Tuesday, February 8, 2011

When Characters Argue Back - an Excerpt from my novel "Provenance"

My writer friends agree that once you start writing a novel the characters take on a life of their own. In Provenance I actually had an argument with a character. I needed Fiona to be a bit once sided. She needed to be a nasty drunk and she didn't want to be quite as nasty as I needed her to be. As she came through I would find her saying things that were out of character for what she needed to be. It is quite possible that she would have been a better character if I had made her more well rounded, but she would utterly have failed in what I needed her to be. I would let her have her say and then I would edit out the nice bits.

What interested me in developing this character is that she is very much like the mother that a teenager might describe if they truly dislike a parent. Very one sided. There was a discussion about that over "Mommy Dearest" the truly nasty biography of Joan Crawford written by her daughter Christina. When Faye Dunaway developed the role in the movie she brought some understanding of the difficulties Crawford herself was facing and softened the character making her much more human than her daughter saw her.
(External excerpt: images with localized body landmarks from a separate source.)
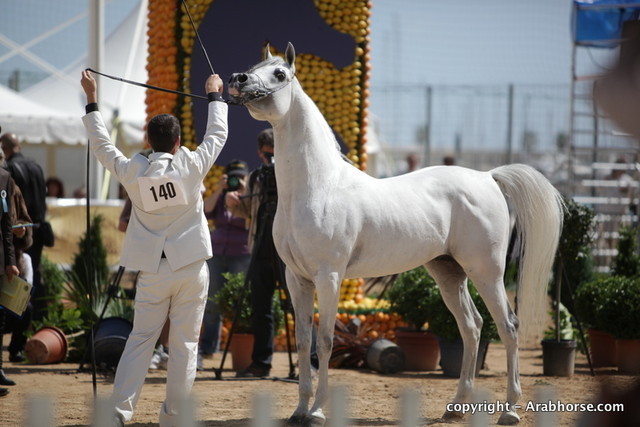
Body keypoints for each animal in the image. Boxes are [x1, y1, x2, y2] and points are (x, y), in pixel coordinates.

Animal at [228, 42, 564, 426]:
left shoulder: (329, 277)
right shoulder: (297, 279)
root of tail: (488, 176)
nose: (238, 79)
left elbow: (324, 341)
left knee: (507, 326)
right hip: (448, 272)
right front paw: (299, 411)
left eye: (279, 73)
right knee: (472, 326)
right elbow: (302, 342)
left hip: (486, 271)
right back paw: (456, 406)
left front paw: (317, 412)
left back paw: (509, 410)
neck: (319, 187)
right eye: (255, 66)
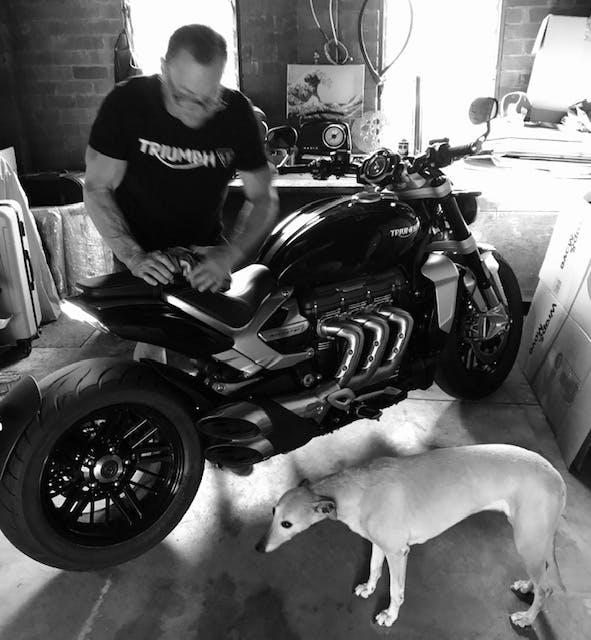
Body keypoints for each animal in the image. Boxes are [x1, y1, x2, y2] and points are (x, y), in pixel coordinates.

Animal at [256, 442, 568, 628]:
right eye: (272, 512)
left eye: (286, 524)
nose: (258, 548)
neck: (353, 490)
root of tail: (556, 475)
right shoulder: (379, 543)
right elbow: (373, 568)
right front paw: (368, 588)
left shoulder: (398, 552)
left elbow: (396, 590)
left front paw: (389, 615)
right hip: (533, 539)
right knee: (541, 575)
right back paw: (527, 586)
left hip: (528, 539)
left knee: (547, 588)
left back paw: (527, 617)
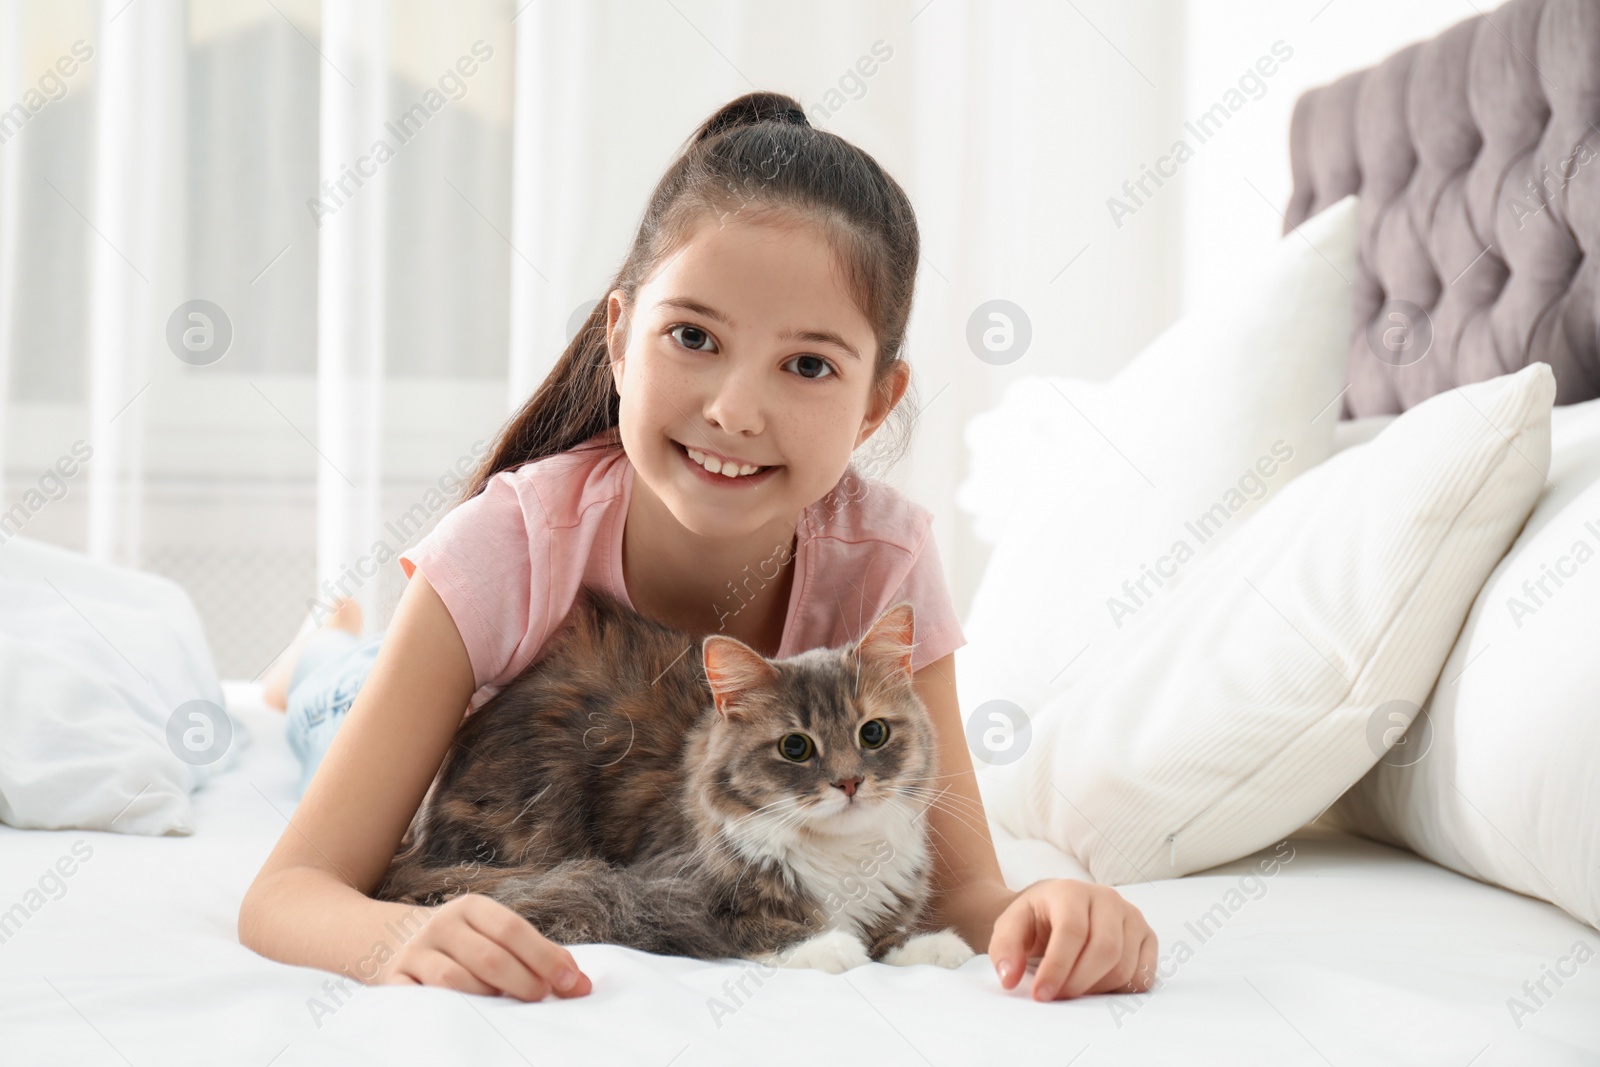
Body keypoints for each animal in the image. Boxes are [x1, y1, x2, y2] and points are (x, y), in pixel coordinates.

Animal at [374, 585, 972, 979]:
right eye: (795, 747)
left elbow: (889, 930)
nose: (849, 783)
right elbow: (750, 927)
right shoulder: (656, 890)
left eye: (873, 733)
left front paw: (931, 947)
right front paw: (831, 947)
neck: (838, 855)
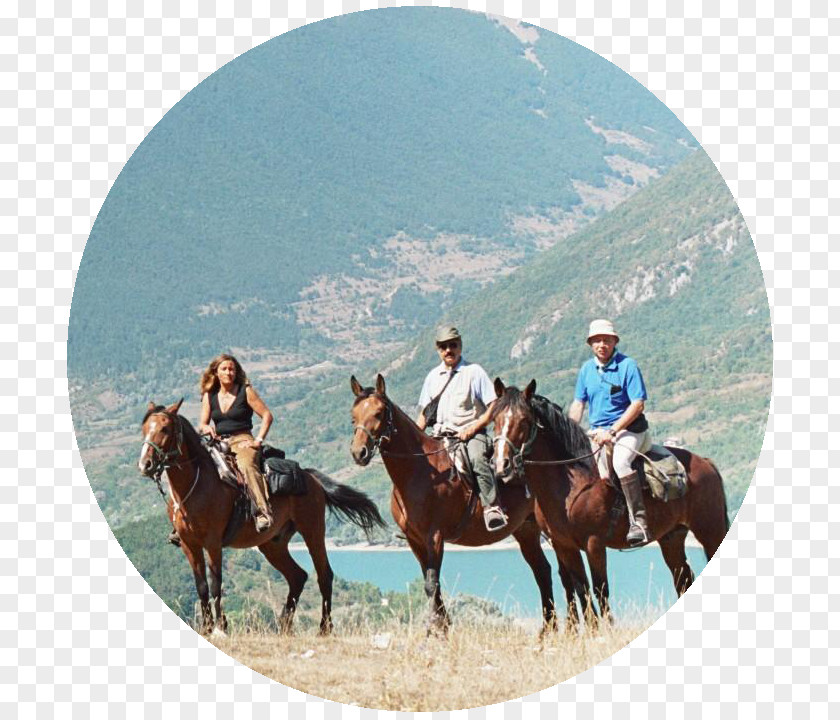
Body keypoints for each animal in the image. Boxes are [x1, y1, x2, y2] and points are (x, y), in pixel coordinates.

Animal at [140, 400, 384, 636]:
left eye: (164, 428)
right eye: (144, 428)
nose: (145, 464)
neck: (196, 485)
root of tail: (310, 477)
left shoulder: (213, 543)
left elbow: (216, 583)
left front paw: (221, 626)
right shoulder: (188, 544)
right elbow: (201, 586)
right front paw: (207, 627)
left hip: (313, 531)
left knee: (324, 575)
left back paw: (324, 628)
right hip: (273, 544)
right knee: (297, 576)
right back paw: (283, 626)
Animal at [352, 374, 592, 632]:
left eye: (378, 413)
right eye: (353, 414)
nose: (359, 452)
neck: (420, 472)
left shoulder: (434, 537)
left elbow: (432, 584)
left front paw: (440, 630)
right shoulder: (414, 540)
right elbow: (430, 585)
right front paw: (439, 628)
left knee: (564, 574)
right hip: (526, 530)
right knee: (543, 572)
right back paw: (548, 629)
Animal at [492, 380, 728, 620]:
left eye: (524, 420)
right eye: (495, 418)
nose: (501, 464)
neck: (573, 484)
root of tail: (706, 463)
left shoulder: (594, 543)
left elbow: (600, 589)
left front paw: (607, 624)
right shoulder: (564, 546)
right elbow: (582, 589)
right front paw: (594, 626)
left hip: (710, 531)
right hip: (672, 537)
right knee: (683, 579)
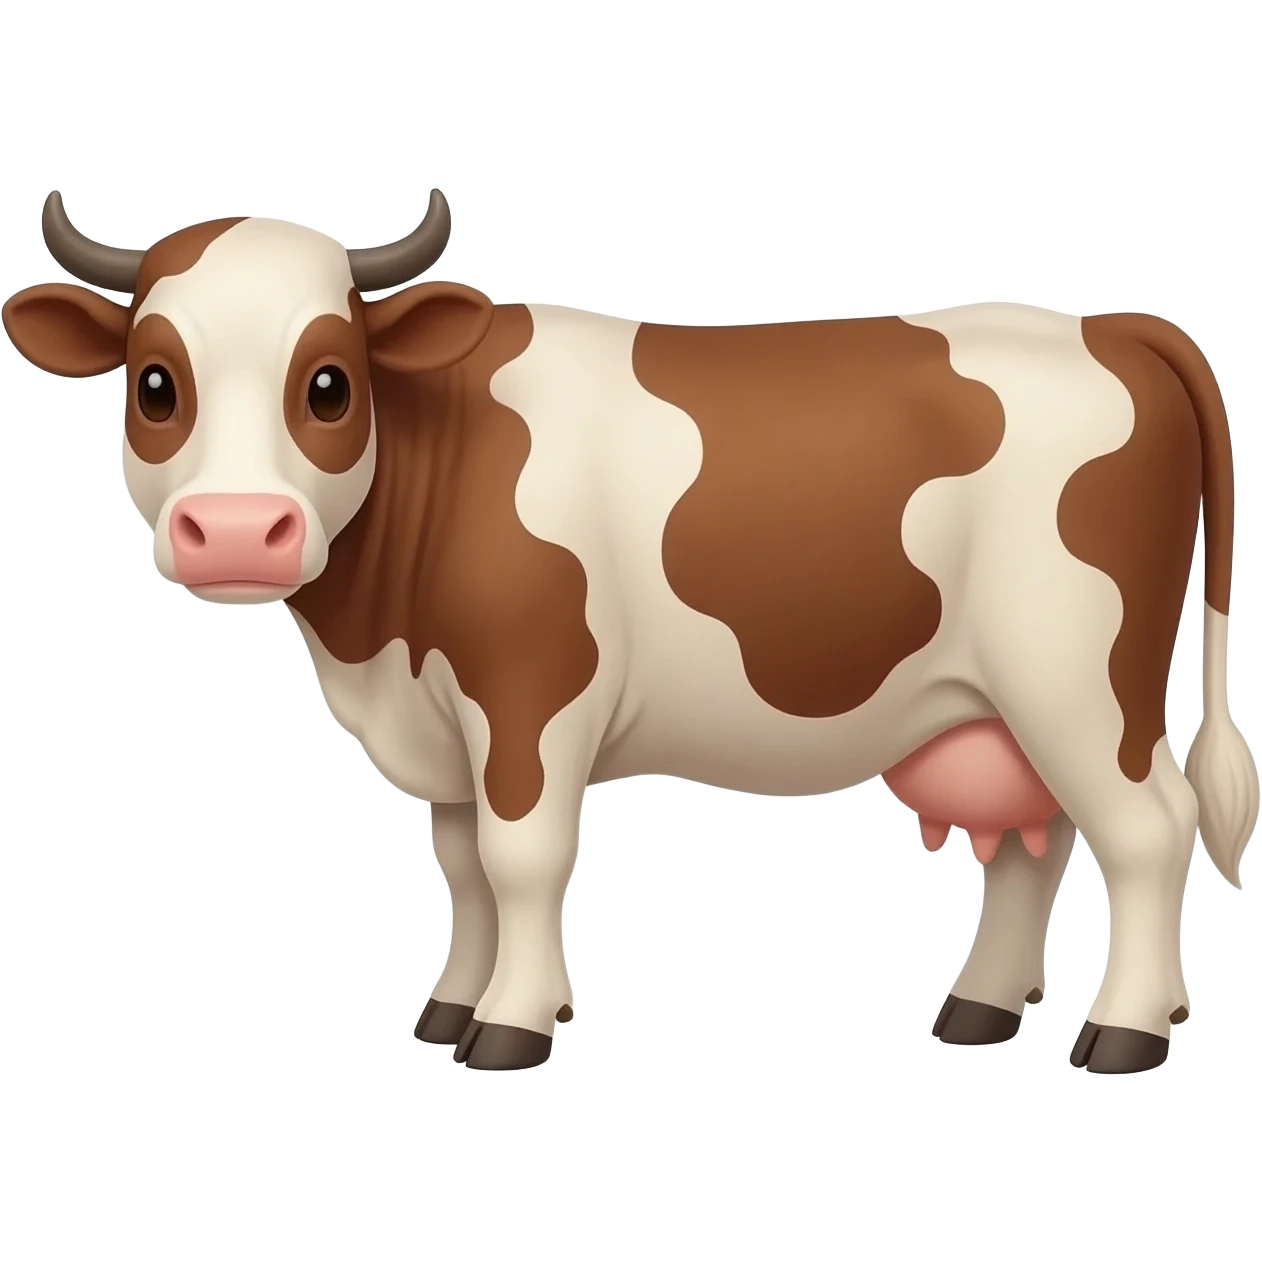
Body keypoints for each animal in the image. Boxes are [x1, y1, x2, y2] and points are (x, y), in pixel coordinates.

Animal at [2, 190, 1256, 1075]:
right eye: (154, 384)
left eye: (327, 384)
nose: (235, 531)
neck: (377, 641)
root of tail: (1102, 324)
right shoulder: (450, 726)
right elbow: (462, 864)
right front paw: (449, 1004)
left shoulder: (529, 691)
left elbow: (519, 857)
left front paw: (512, 1023)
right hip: (999, 698)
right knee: (1033, 844)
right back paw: (978, 1006)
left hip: (1078, 676)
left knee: (1147, 830)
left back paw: (1126, 1029)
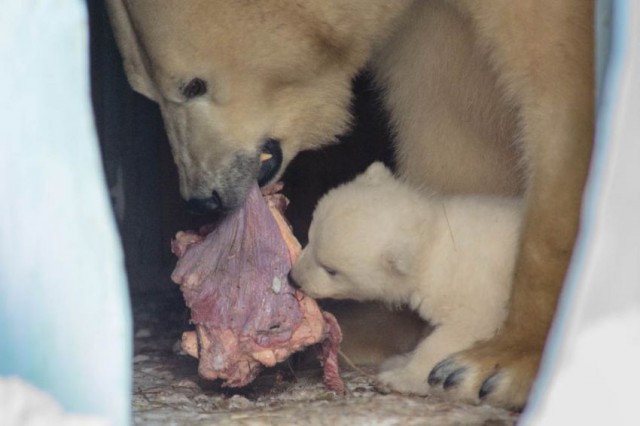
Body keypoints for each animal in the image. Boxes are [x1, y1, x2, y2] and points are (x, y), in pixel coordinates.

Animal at [109, 0, 596, 408]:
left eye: (194, 84)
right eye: (144, 91)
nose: (202, 198)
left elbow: (559, 102)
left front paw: (496, 364)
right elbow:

Provenance has a single focus on Fiona. It does not go into the struggles she has in communicating with her daughter. She is bitter and mean and filled with superstition that obviously must have come down through the generations. It was interesting to experience her wrestling with me to make her nicer and to explain some of her behaviors.

Excerpt from Provenance:

Fiona was raging drunk.

"God gave me a hard life," she slurred at Danielle. "Brought me nothin' but pain and sorrow. Brought me a mealy mouth little, goodie girl, lost me the son I wanted. God killed my man..."

"It's okay, Mommy," Danielle comforted, stroking her mother's head.

"Be good and careful of your man, Danielle. After you're twenty, men don't look at you any more. You only get one chance to be young and beautiful. Look at me. All my beauty gone, like my man."

"You're beautiful, Mommy," Danielle knew the risk of talking, but being quiet held equal risk if Fiona was fishing for a compliment.

"Shut up, stupid little bitch. What do you know?" Fiona marched to the refrigerator and rummaged for the beer.

Danielle was afraid. She knew what came next. Next came the beatings. But sooner or later Mommy would fall asleep. Then it would be safe for Danielle to take care of her.

Fiona bellowed with rage and moved to slap her daughter, the slender child moved out of the way and Fiona fell striking her head on the corner of a table. She didn't get up. Urine fouled her dress. Danielle got a towel from the bathroom, removed her mother's underwear and wiped her clean. Urine burned the skin. Even the skin of an adult would show signs of diaper rash if it wasn't cleaned soon enough. Danielle had learned that the hard way.

Next Danielle cleaned the floor. She got a pillow and a blanket from the hall linen closet and made her mother comfortable. Finally, she moved around the living room straightening the furniture and Fiona's knickknacks. Fiona would be sick in the morning. She didn't need to wake up to a mess.

Her duties done, Danielle went to her own room. The room was spotlessly clean and ordered. Everything had a place and everything was in its place. She took out her schoolbooks. It was late, but Fiona had been awake until now and her condition had required Danielle's uninterrupted vigilance.

Sighing, Danielle began her studies, losing herself in the numbers on the page. Mathematics was such an orderly, disciplined subject. Mathematics brought her peace. She was tired, but it wouldn't do to come to school with homework unfinished. What would she say as an explanation? "So sorry, my mother was falling down drunk again last night and I couldn't study?” No, no one must know what went on with Fiona.